Separately, the Fourth DCA on Wednesday also reversed Lopane's finding in a suit in which the judge had found litigant Marco Perez guilty of civil contempt in a divorce case for failing to make court-ordered alimony payments.

Seven days after an evidentiary hearing in that case, Lopane had Perez jailed for not paying a purge amount of $87,673, according to the opinion. The problem? Lopane hadn't first established that the litigant could actually afford to pay that, as required by Florida Family Law Rules of Procedure 12.615(e).

Perez's attorney Jose Bofill of the Bofill Law Group in Miami noted that unlike criminal contempt, the threat of civil contempt is less about punishment and more about coercing compliance with an order. He said this means that in order for his client to have been found in civil contempt, the court must have first determined Perez had the ability to comply.

"Let's say you owe $100," Bofill said. "Well, the judge won't put you in jail on civil contempt unless you have $100. They're not there to punish you, to say, 'It doesn't matter if you have $100 or you don't have $100.' … The only time they put you in jail is when they find you have $100, you just don't want to pay it."
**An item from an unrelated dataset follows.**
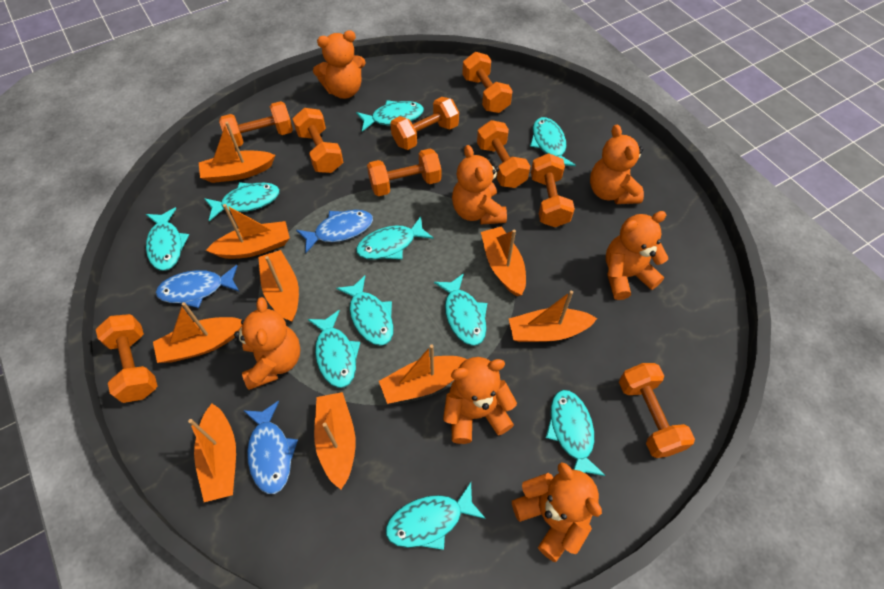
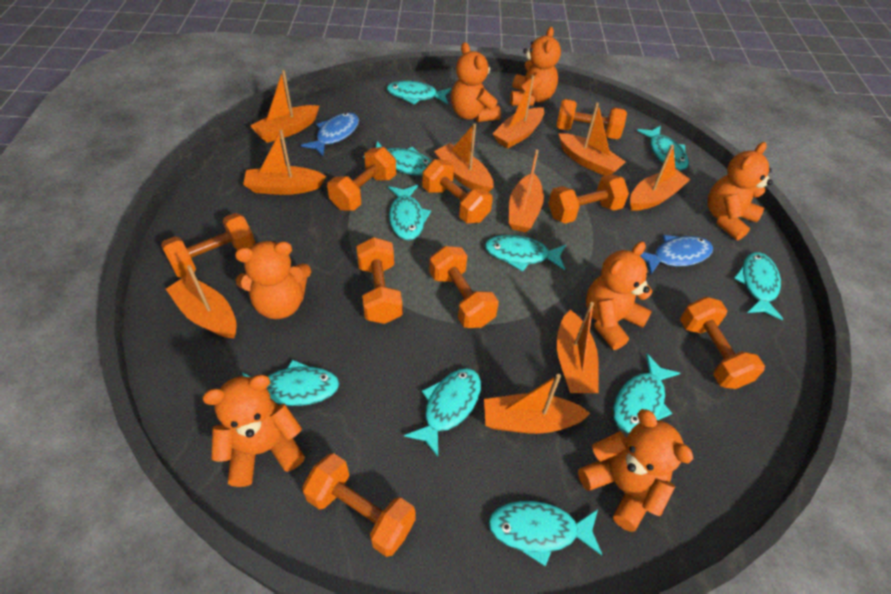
blue fish: 3 -> 2
orange boat: 9 -> 10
Bofill claims his client, a Venezuelan national, can't legally bring the money required of him into the U.S. because of political turmoil at home. Bofill said the judge therefore should have sought another route to enforce compliance with the court order.

"To issue an order that he be arrested without the ability to pay is erroneous as a matter of law," Bofill said.

Opposing counsel Kevin Colbert in Miami did not respond to a request for comment by deadline.